To understand what beauty is for Japanese women, one must think of Ikebana, the ancient art of flowers. A ritual, like calligraphy, the study of literary compositions and poetry, which the Zen masters have transfigured into a religious experience of reflection and illumination, in a way to guide the mind towards the absolute.

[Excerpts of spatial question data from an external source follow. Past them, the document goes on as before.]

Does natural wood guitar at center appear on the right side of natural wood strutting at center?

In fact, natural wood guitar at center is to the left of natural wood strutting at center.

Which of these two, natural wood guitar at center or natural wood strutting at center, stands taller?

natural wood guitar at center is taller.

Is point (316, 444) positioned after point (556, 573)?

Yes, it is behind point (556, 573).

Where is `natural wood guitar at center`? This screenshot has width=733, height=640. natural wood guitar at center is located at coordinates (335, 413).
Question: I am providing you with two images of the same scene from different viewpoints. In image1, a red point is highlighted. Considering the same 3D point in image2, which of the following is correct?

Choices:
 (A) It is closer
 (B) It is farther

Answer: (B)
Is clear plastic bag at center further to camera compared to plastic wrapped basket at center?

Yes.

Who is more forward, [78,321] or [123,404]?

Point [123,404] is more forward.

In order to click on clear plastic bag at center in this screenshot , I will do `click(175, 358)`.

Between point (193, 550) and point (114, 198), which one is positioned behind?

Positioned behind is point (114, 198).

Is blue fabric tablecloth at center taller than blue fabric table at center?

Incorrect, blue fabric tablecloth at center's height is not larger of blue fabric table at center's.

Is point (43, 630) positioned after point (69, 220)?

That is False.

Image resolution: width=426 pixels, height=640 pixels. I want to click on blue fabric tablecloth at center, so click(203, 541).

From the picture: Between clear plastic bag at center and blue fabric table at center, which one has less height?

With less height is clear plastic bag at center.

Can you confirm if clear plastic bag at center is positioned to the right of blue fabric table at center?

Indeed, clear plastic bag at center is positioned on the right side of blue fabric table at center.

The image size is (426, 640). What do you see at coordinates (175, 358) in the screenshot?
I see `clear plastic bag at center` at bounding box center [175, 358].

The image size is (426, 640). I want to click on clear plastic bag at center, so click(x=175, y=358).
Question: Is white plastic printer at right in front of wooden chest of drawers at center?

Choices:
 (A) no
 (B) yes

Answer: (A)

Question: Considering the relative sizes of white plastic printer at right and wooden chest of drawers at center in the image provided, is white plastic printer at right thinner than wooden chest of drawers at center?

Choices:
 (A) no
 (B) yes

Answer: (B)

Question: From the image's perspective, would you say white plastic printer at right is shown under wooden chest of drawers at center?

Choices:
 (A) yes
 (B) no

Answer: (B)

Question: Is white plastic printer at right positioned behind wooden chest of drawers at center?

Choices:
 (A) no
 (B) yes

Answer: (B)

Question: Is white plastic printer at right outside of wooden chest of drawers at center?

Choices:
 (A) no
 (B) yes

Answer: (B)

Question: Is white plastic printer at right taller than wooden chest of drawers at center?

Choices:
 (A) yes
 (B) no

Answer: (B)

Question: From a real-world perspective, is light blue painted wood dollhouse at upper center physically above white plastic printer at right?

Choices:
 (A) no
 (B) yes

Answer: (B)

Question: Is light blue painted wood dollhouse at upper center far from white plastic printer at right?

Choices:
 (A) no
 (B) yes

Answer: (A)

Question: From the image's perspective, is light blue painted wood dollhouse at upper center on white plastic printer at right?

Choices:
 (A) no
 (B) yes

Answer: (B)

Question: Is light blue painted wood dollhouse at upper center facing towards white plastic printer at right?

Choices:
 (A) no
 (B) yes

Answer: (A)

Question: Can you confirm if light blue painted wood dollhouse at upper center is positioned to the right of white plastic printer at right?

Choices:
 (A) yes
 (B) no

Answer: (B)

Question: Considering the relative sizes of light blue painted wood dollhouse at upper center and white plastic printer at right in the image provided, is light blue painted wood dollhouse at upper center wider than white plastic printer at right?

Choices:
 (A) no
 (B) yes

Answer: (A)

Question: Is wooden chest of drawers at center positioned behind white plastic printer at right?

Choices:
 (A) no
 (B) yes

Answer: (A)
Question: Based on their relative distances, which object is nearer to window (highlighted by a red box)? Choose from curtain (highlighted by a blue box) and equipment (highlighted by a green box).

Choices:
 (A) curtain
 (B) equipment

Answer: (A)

Precise and meticulous rituals: beauty must be regal, intense and shining because we already know that it will vanish and that we will vanish with it and is linked to the total acceptance of destiny, beyond good and evil, according to the aesthetic vision of " wabisabi ”, founded precisely on the transience of things. Therefore, the obsession with punctual and exasperated care has its roots steeped in a millenary and powerful spiritual tradition, in the philosophy and religious influences of Buddhism and Shintoism. Obsession of a people full of contradictions and contrasts, which combines devotion to the past with a vision that anticipates the future. Where manual treatments coexist with hyper-technological and sophisticated tools that try to reproduce, at home, the salon protocols. By transforming aesthetics, and the radiance of the face, from theory to practice. Like in an Ikebana, like in a Buddhist prayer. Into something sacred.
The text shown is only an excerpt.